Le géant brassicole néerlandais Heineken a officialisé son retrait capitalistique de la République démocratique du Congo, mettant fin à près de quatre décennies de contrôle direct de Bralima. Le groupe a annoncé, vendredi 10 avril, la cession de sa participation à ELNA Holdings, une société basée à Maurice, qui reprend désormais l’ensemble des opérations industrielles, logistiques et sociales de la brasserie congolaise.
Présent en RDC depuis plusieurs décennies et actionnaire majoritaire de Bralima depuis 1987, Heineken inscrit cette décision dans sa stratégie mondiale de gestion active du portefeuille et d’allègement de son empreinte industrielle dans certains marchés. Malgré ce retrait, le groupe néerlandais conservera une présence commerciale indirecte grâce à des accords de licence à long terme, qui permettront la poursuite du brassage, du marketing et de la distribution de ses marques phares, notamment Heineken, Primus, Turbo King, Legend et Mützig.
La transaction intervient dans un contexte particulièrement sensible pour les activités industrielles dans l’Est de la RDC. Depuis juin 2025, le groupe avait perdu le contrôle opérationnel de plusieurs installations situées à Bukavu et Goma, à la suite de la dégradation sécuritaire et de l’occupation de certaines zones par les rebelles de l’AFC-M23. Cette détérioration avait fortement perturbé la chaîne de production et de distribution, accentuant les risques liés au maintien des opérations dans la région.
Sous la nouvelle gouvernance d’ELNA Holdings, Bralima poursuivra ses activités à partir de ses trois principales brasseries de Kinshasa, Kisangani et Lubumbashi, avec le maintien annoncé d’environ 731 emplois directs.
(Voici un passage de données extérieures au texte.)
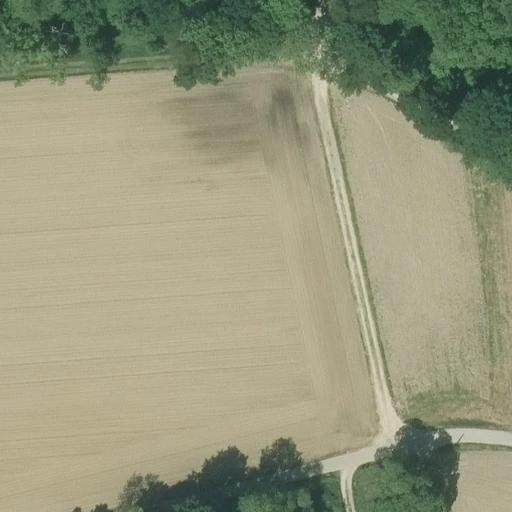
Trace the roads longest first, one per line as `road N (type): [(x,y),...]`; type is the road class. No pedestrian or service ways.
road 1 (track): [(394,451),(302,52)]
road 2 (unclassified): [(511,438),(474,433),(168,511)]
road 3 (track): [(302,52),(274,45),(0,65)]
road 4 (track): [(511,139),(302,52)]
Pour les milieux économiques, cette continuité vise à rassurer sur la préservation de l’outil industriel et la disponibilité des marques sur le marché congolais.
Au-delà de la dimension entrepreneuriale, ce retrait relance les interrogations sur la résilience du climat des affaires en RDC. Dans un pays où l’instabilité sécuritaire continue d’influencer les choix des investisseurs étrangers, le désengagement d’un acteur mondial comme Heineken pourrait être lu comme le symptôme d’un environnement économique encore vulnérable, particulièrement dans les zones affectées par les conflits armés.